EXERCISE INPUTS below:

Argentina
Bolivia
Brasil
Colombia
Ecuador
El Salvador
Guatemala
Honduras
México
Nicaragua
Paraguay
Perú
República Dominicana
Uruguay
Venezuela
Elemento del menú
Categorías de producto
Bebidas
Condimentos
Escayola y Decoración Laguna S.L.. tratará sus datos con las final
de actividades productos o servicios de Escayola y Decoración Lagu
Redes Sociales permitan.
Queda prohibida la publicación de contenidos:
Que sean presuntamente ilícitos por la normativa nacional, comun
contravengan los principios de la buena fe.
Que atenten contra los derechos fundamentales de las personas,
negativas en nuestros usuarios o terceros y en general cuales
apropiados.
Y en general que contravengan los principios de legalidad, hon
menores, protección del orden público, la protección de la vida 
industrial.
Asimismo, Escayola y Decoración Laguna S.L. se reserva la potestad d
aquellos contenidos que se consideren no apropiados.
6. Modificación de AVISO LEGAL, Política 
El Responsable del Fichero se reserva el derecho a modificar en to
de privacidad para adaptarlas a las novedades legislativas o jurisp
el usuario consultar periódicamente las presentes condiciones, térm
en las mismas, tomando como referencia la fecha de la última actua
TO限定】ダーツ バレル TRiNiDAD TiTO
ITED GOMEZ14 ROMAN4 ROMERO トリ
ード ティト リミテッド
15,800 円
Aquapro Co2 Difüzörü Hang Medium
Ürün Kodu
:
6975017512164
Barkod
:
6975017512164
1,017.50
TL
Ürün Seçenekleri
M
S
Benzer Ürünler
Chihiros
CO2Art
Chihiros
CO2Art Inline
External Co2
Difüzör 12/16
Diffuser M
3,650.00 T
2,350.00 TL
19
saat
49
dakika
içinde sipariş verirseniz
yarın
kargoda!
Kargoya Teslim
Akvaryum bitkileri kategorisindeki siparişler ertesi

End of EXERCISE INPUTS.

Once you have counted every line above that contains the string "contravengan", give that number and nothing more.

RESPONSE
2